Heidelberg Disputation Theses

Heidelberg Disputation (Thesis 1)

Good citizens are those that keep the law right? Those who don’t speed, don’t shop lift, and do look after the property of others. Well that is how we as humans look at each other and judge whether we are good citizens, or ‘righteous’, according to our laws. From a human perspective, there is much truth in this because our legal system is actually based on these very principles. Aristotle taught this principle in his Ethics: one becomes righteous by doing righteous things.

The problem is, when this principle is applied to God – on the basis of analogy (i.e. the assumption that what is true of God must also be true of man etc.) – we run into a false and errant gospel.

No human being can be declared, even to the smallest decree, righteous by obeying the law. Luther rightly argues three things in this first thesis: first, the law is good; second, despite it’s goodness it does not help us become righteous before God; and three, the law actually hinders us from advancing to righteousness! The law gets in our way! In the medieval period Aristotle’s ethics became a manual of how to become righteous before God: do keep God’s law, don’t break God’s law…and you will be righteous.

Martin Luther in his cloister days…

Thankfully, Luther challenged that way of thinking through a good old time fashioned duel. He called out Aristotle into the barren and dusty street of False Christianity saying…’Aristotle, (Luther spits some lumpy black saliva onto the ground, a smidgen being caught in his moustache) I’m calling you out you dirty son of a philosopher!’…in a deep southern drawl…ok, with a slight German accent. The only onlookers were the unshaved, unwashed cronies of the Pope’s posse – who were actually kind of distracted stumbling their way out of Madame Venus’ ‘hotel‘…

This was the first shot:

The law of God, the most salutary doctrine of life, cannot advance man on his way to righteousness, but rather hinders him.

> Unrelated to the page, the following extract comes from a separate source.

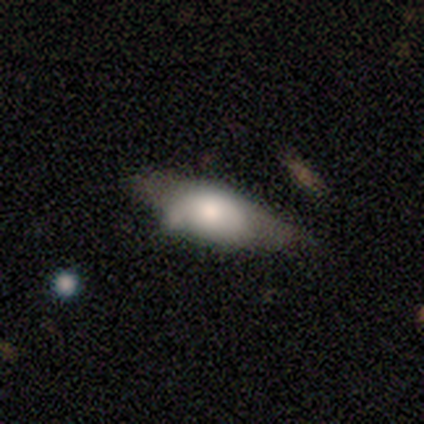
smooth 80%, featured or disk 20%, star or artifact 0%. Down the decision tree: how rounded — in between (100%); merging — none (40%, tied with minor disturbance).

Luther’s Explanation: This is made clear by the Apostle in his letter to the Romans (3[:21]): “But now the righteousness of God has been manifested apart from the law.” St. Augustine interprets this in his book, The Spirit and the Letter (De Spiritu et Littera): “Without the law, that is, without its support.” In Rom. 5[:20] the Apostle states, “Law intervened, to increase the trespass,” and in Rom. 7[:9] he adds, “But when the commandment came, sin revived.” For this reason he calls the law a law of death and a law of sin in Rom. 8[:2]. Indeed, in 2 Cor. 3[:6] he says, “the written code kills,” which St. Augustine throughout his book, The Spirit and the Letter, understands as applying to every law, even the holiest law of God.